Scientists and researchers use p-values in hypothesis testing across all quantitative fields — clinical trials, psychology experiments, biology, and engineering. Furthermore, regulatory bodies (FDA, EMA) require p < 0.05 as a minimum threshold for drug efficacy claims. Quality engineers use p-values in process capability testing and SPC (statistical process control). Moreover, data scientists use p-values in A/B testing for website and product optimisation.
Historical context and related concepts
The p-value was introduced by Karl Pearson in the early 1900s and formalised by Ronald Fisher in "Statistical Methods for Research Workers" (1925). Furthermore, Fisher proposed p < 0.05 as a conventional threshold for significance. Neyman and Pearson (1933) formalised the complementary framework of Type I and Type II errors. Moreover, the p < 0.05 threshold has been debated extensively — the American Statistical Association issued a statement (2016) cautioning against over-reliance on p-values alone.

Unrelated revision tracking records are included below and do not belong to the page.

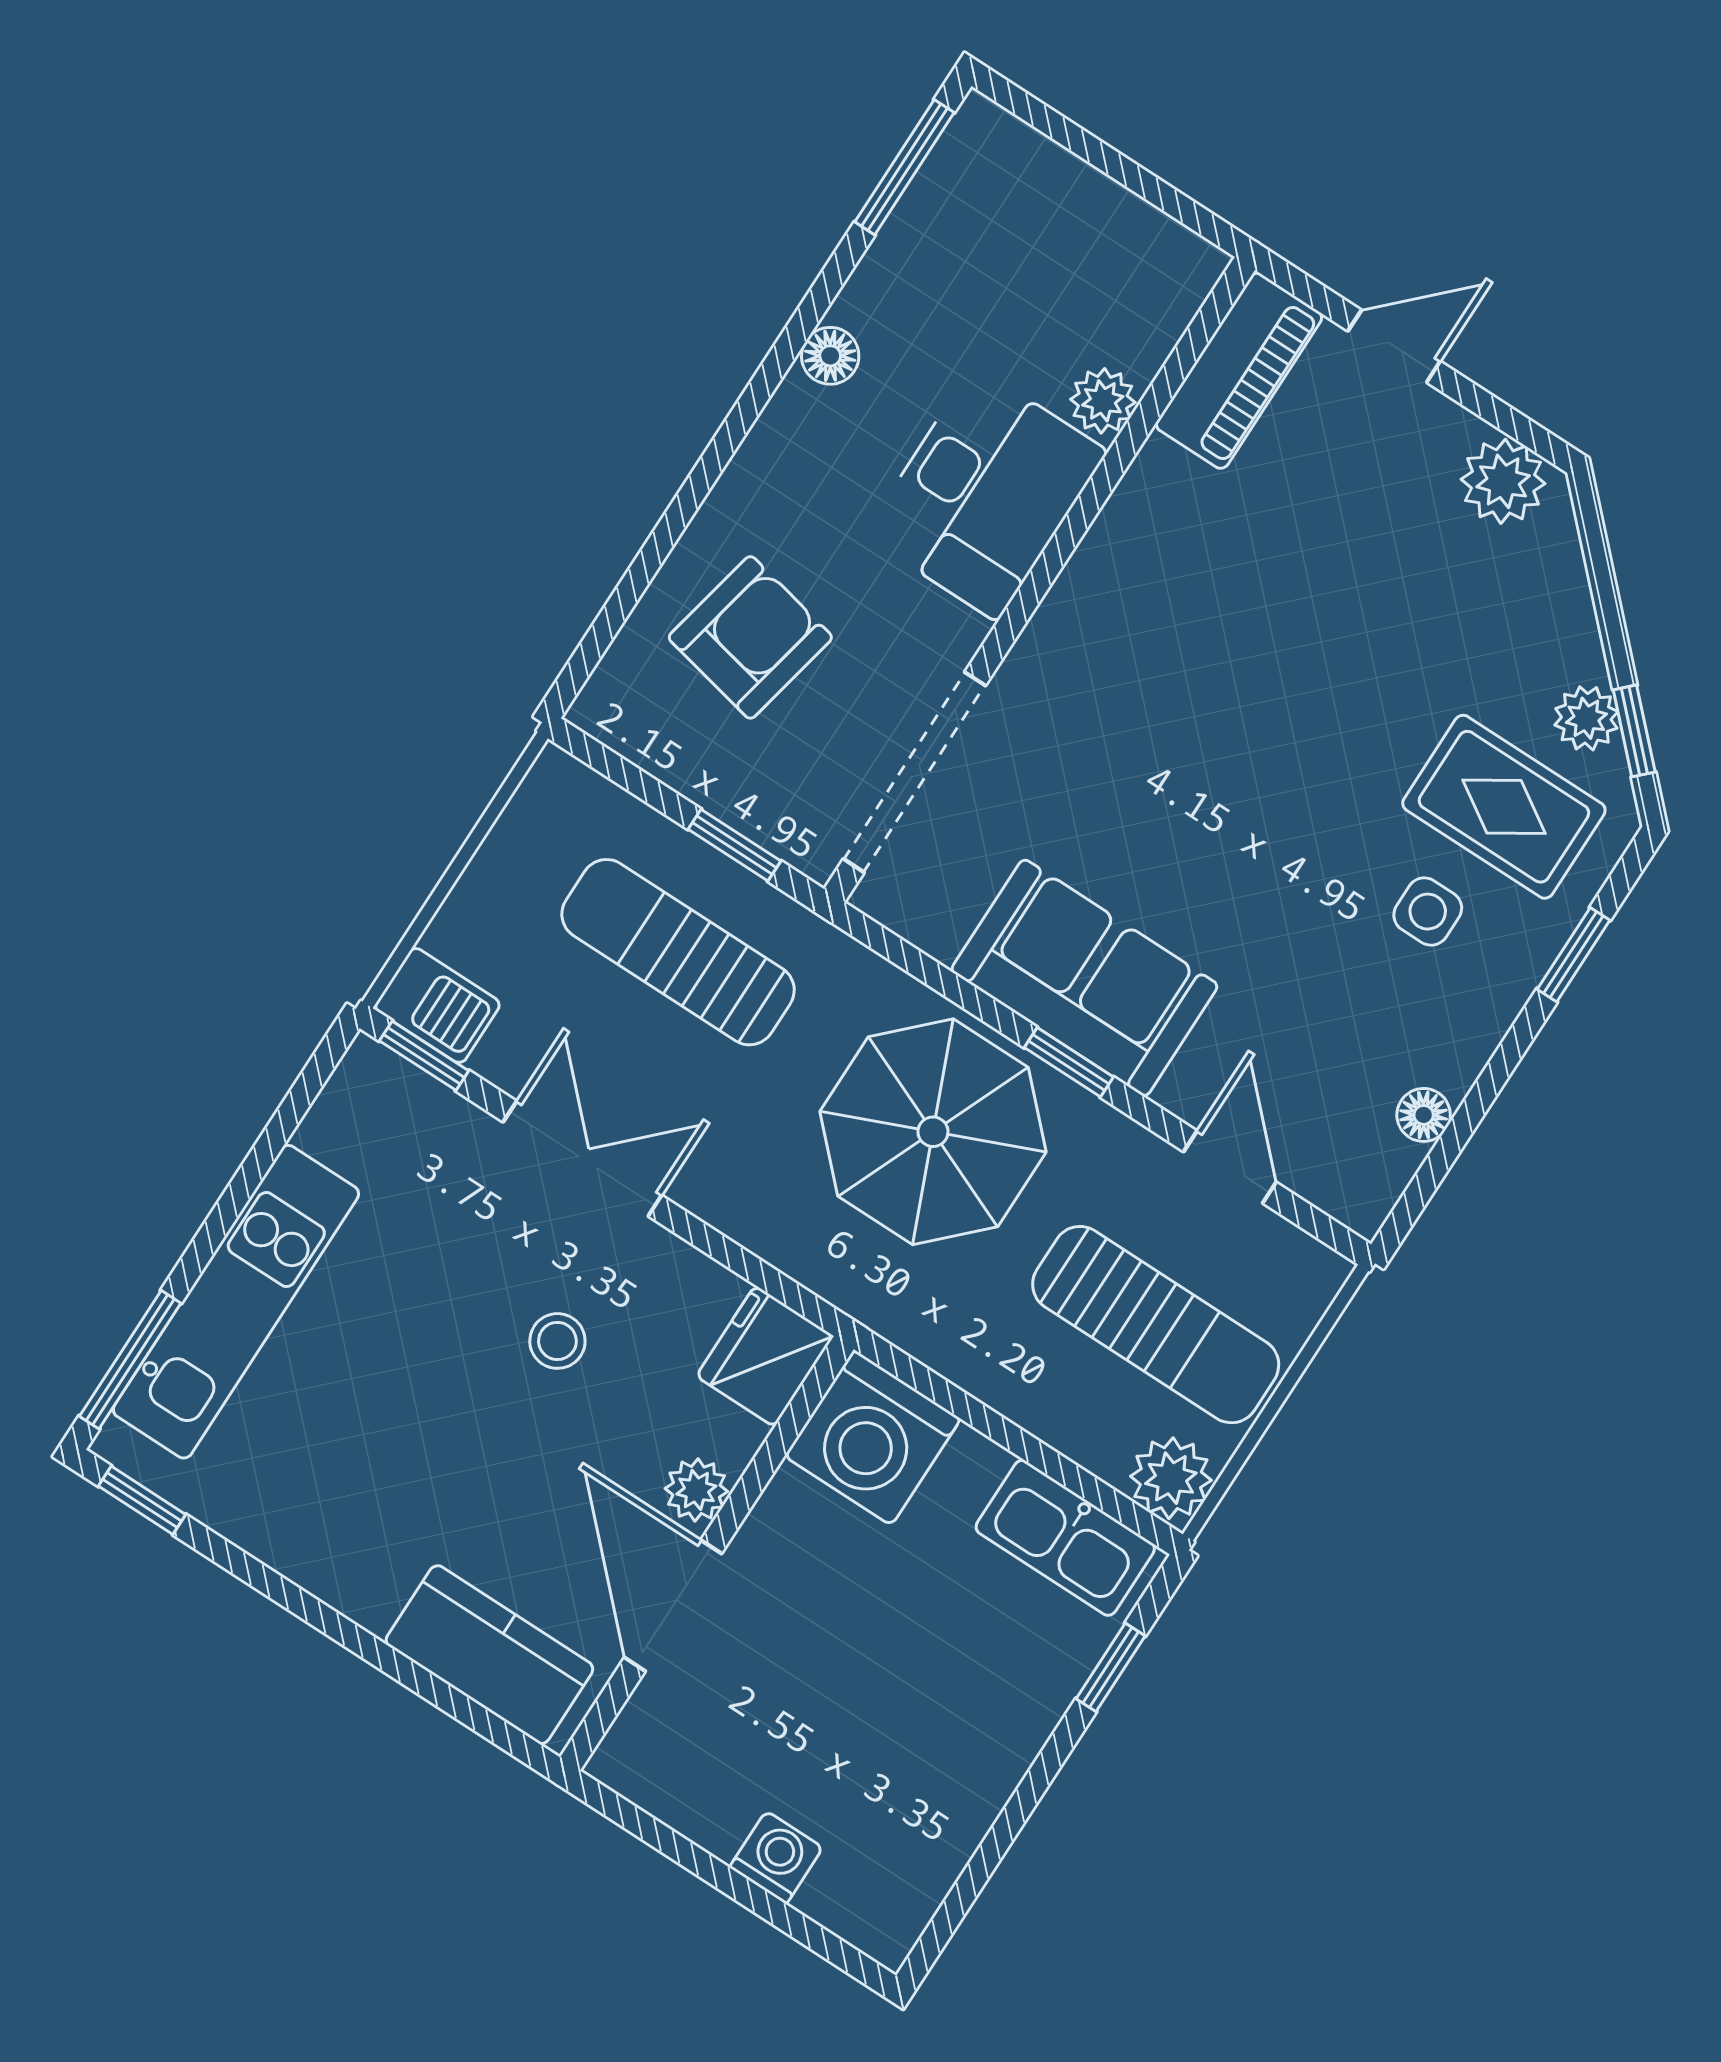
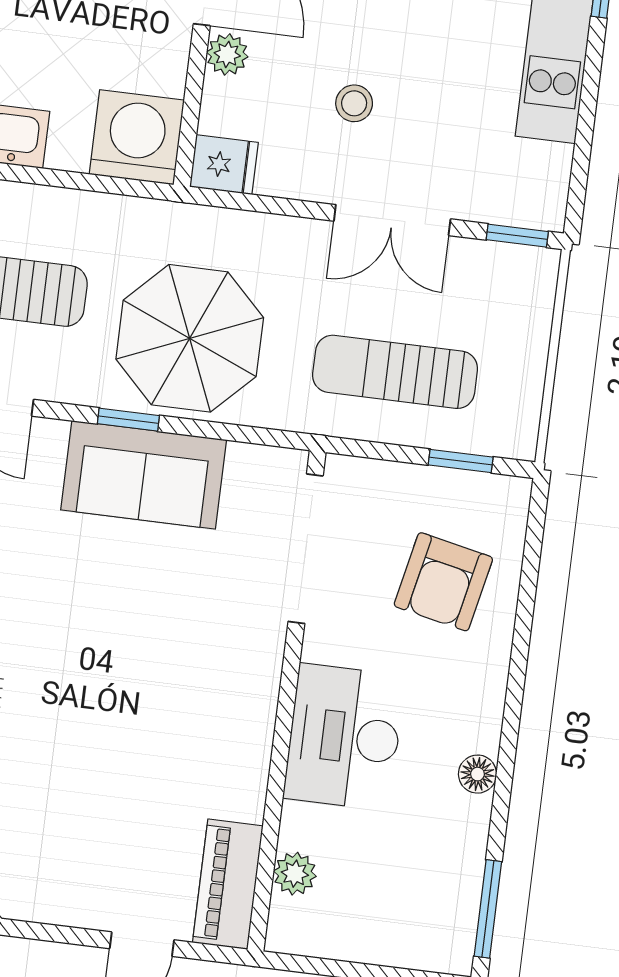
plant: (1103, 401) -> (295, 874), moved
plant: (1503, 481) -> (37, 895), removed
window: (734, 845) -> (461, 461), moved
sun lounger: (678, 952) -> (395, 372), turned 180
barbecue: (437, 1005) -> (524, 270), removed
fridge: (765, 1356) -> (224, 165), width x0.72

Why p-value calculation is central to scientific inference and drug approval
Regulatory approval of new drugs requires randomised controlled trials with p < 0.05 (often with multiple hypothesis correction). Furthermore, a new drug showing efficacy with p = 0.01 in a Phase III trial provides strong evidence for approval. Moreover, p-values guide resource allocation in research — statistically significant findings receive further investigation and publication.P-values and the replication crisis in science
Many scientific fields have experienced a "replication crisis" — published findings with p < 0.05 often fail to replicate. Furthermore, this arises from p-hacking (selectively reporting significant results), small sample sizes (underpowered studies), and publication bias. Moreover, the solution includes pre-registration of hypotheses, larger samples, reporting effect sizes alongside p-values, and raising significance thresholds (some researchers advocate p < 0.005 as the new standard for discovery claims).